USB_SetInterface() shows similar things.
The source code does work in my environment, but I'm anxious that this is by chance only.
Could anybody explain me how to come to a more reliable solution?
BTW: Code parts like
(BYTE *) pD += pD->bLength;
in a sample code scare me even after more than 20 years C programming (Realview complains as well).
Regards Herbert
"I never ignore compiler warnings [...]"
Not ignoring warnings is not the same as always obeying them and rewrite the code.
Some compilers produces warnings that are stupid. An example - a compiler that warns that (1 << 0) is a null operation. But in embedded programming, it is quite common to name processor pins as: RELAY1 = 0, RELAY2 = 1, ... and then do "output = (1 << RELAY1) | (1 << RELAY2)".
A warning is just a warning because the compiler _may_ have detected a problem in the code.
In some situations, it might be meaningful to rewrite code just to silence warnings - for example "if ((a = b) != 0)" but in some situations it is better to kill the warning than to destroy clean readable code with strange work-arounds just to make a specific compiler happy.
However, in this case someone at Keil seems to have missed that the result of a cast is _not_ an lvalue, i.e. a cast should not be used on the target of an assign. Some compilers accepts it silently. Some compilers complains that it is deprecated. Some compilers strictly follows the "not an lvalue rule" and fails to compile the code.
I use :? quite a lot, but I can't say I like this line:
m = (n & 0x80) ? ((1 << 16) << (n & 0x0F)) : (1 << n);
Not because of any complexity, but because there is no comment describing the full value range of n. If n is an 8-bit variable, then there are 128 combinations with 0x80, but most probably the part after the ':' should only perform a shift between 0 and 15.
Per,
I agree on what you've said regarding "output = (1 << RELAY1) | (1 << RELAY2)"; on the other hand ignoring uninitialized variable warnings is a different story, I think.
Ulrich,
I could not say it better.

> **TASK LIST**:
[1] Return the passage of the forum thread on compiler warnings between "In some situations, it" and "compile the code.", inclusive.
[2] In the forum thread on compiler warnings, what is said not to be an lvalue?
[3] List every person's name that appears in the forum thread on compiler warnings.

> **DATA EXCERPT**:
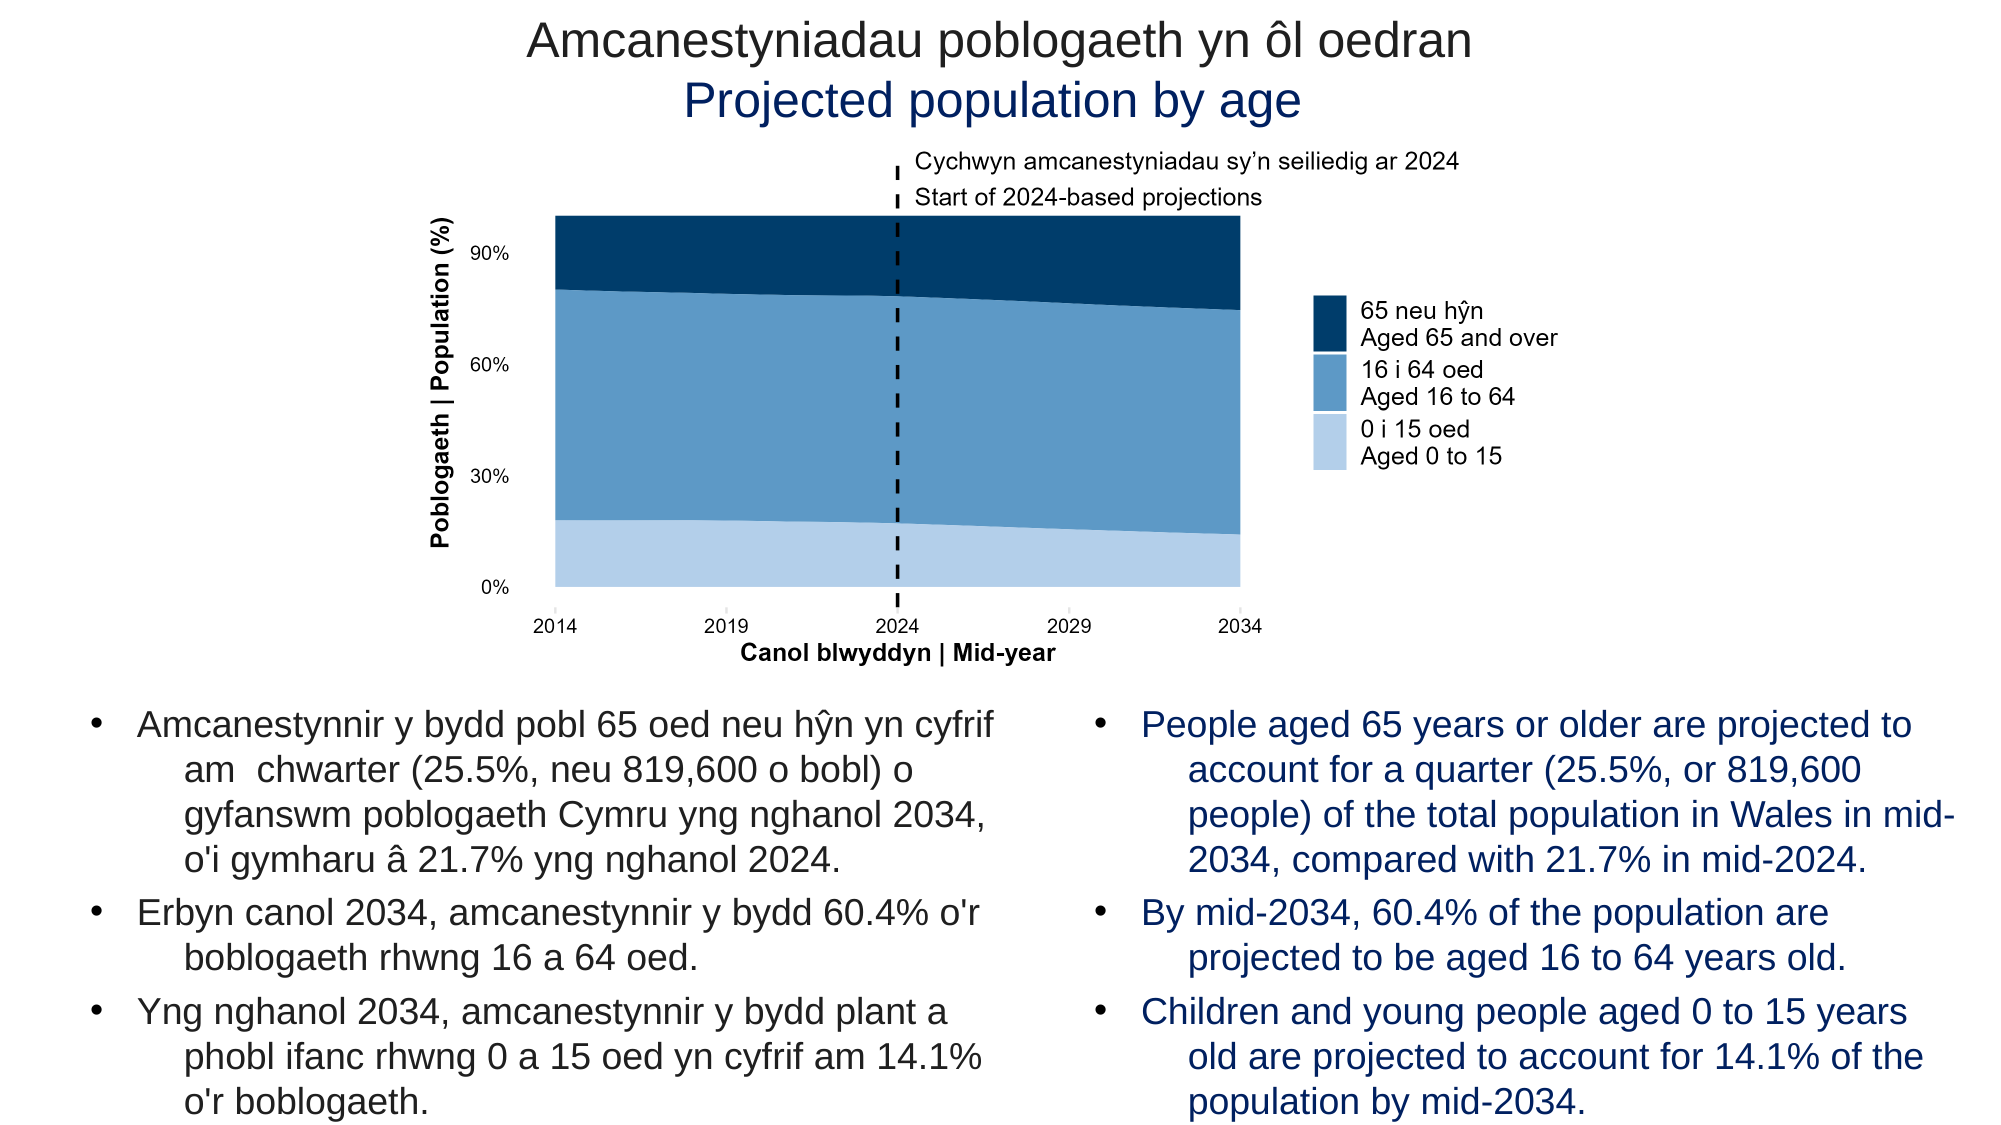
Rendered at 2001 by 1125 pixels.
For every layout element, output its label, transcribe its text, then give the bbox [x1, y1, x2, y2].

> **FINAL RESULTS**:
[1]
In some situations, it might be meaningful to rewrite code just to silence warnings - for example "if ((a = b) != 0)" but in some situations it is better to kill the warning than to destroy clean readable code with strange work-arounds just to make a specific compiler happy.
However, in this case someone at Keil seems to have missed that the result of a cast is _not_ an lvalue, i.e. a cast should not be used on the target of an assign. Some compilers accepts it silently. Some compilers complains that it is deprecated. Some compilers strictly follows the "not an lvalue rule" and fails to compile the code.

[2] The result of a cast.

[3] Herbert, Per, Ulrich